A fresh approach to the construction of "Anglo-Saxon England" and its
depiction in art and writing.
This book explores the ways in which early medieval England was
envisioned as an ideal, a placeless, and a conflicted geography in works
of art and literature from the eighth to the eleventh century and in
their modern scholarly and popular afterlives. It suggests that what
came to be called "Anglo-Saxon England" has always been an imaginary
place, an empty space into which ideas of what England was, or should
have been, or should be, have been inserted from the arrival of peoples
from the Continent in the fifth and sixth centuries to the arrival of
the self-named "alt-right" in the twenty-first. It argues that the
political and ideological violence that was a part of the origins of
England as a place and the English as a people has never been fully
acknowledged; instead, the island was reimagined as a chosen land home
to a chosen people, the gens Anglorum. Unacknowledged violence, however,
continued to haunt English history and culture.

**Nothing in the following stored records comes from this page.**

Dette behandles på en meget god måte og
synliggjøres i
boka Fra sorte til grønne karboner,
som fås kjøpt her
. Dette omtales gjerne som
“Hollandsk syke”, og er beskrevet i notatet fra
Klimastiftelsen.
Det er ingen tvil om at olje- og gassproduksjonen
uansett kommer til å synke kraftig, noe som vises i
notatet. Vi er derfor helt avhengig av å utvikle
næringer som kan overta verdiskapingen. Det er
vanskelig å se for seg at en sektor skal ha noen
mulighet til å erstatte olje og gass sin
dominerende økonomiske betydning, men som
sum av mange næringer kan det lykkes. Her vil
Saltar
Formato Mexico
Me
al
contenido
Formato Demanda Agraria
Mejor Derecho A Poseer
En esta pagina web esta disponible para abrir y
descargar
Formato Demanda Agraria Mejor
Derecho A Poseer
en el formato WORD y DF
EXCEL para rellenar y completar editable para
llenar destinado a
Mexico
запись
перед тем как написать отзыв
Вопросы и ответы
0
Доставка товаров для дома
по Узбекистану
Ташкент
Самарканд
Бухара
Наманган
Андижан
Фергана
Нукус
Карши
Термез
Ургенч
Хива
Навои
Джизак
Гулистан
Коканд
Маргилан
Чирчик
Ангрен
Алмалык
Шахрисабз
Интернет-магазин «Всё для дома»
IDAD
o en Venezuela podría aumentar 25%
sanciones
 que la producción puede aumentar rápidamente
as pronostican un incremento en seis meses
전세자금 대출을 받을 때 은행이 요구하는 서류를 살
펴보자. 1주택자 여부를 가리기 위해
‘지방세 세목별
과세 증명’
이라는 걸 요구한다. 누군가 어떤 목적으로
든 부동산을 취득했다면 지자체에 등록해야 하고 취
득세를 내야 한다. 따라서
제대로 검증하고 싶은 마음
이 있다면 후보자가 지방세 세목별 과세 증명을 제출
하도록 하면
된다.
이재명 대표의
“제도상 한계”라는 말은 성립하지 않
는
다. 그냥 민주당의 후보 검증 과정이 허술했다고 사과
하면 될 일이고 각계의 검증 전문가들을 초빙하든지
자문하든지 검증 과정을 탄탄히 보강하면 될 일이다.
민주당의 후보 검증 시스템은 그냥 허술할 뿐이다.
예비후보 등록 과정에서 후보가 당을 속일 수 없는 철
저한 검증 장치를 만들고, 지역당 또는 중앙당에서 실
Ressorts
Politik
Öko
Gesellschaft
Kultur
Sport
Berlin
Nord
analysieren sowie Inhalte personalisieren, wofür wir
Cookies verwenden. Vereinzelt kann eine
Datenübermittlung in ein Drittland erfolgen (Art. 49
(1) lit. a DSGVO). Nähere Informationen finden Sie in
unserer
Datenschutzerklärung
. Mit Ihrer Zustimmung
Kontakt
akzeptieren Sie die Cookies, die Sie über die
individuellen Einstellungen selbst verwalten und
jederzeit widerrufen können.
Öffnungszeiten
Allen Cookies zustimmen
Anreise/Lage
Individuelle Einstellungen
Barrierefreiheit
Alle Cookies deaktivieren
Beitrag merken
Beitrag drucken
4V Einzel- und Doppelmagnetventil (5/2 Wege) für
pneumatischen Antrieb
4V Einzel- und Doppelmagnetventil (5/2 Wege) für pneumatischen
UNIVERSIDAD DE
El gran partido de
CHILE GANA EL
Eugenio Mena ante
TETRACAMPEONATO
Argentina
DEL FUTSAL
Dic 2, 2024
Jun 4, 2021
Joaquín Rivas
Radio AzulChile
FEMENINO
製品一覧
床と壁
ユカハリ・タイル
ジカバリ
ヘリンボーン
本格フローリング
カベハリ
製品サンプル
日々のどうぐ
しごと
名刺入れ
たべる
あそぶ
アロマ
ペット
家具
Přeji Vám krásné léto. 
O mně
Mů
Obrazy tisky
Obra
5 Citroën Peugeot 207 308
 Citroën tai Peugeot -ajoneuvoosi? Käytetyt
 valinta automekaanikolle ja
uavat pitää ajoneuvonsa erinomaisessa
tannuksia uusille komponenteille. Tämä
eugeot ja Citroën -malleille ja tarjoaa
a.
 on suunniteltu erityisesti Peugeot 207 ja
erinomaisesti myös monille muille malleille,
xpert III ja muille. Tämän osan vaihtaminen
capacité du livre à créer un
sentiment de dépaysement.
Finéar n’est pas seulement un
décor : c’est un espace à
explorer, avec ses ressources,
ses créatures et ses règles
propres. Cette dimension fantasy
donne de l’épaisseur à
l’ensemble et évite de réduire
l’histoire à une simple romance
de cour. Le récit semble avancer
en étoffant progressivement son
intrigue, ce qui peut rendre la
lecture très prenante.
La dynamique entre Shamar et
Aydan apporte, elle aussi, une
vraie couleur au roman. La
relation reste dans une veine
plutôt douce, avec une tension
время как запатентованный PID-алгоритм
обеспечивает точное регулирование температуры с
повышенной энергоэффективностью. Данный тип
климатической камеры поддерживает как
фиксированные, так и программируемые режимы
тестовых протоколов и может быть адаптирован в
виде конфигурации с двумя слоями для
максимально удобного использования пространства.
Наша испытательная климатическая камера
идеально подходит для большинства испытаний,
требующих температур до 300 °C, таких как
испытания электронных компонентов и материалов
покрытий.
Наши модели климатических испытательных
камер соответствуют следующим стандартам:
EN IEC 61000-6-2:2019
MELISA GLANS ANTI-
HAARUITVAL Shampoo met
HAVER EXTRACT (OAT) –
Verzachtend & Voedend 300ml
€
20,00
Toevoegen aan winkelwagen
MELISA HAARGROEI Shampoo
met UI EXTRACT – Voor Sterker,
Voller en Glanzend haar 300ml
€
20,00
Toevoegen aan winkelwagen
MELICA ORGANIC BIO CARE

Through her examination
here of the writings of Bede and King Alfred, the Franks Casket and the
illuminated Wonders of the East, and the texts collected together to
form the Beowulf manuscript, the author shows how this continues to
haunt "Anglo-Saxon Studies" as a discipline and Anglo-Saxonism as an
ideology, from the antiquarian studies of the sixteenth century through
to the nationalistic and racist violence of today.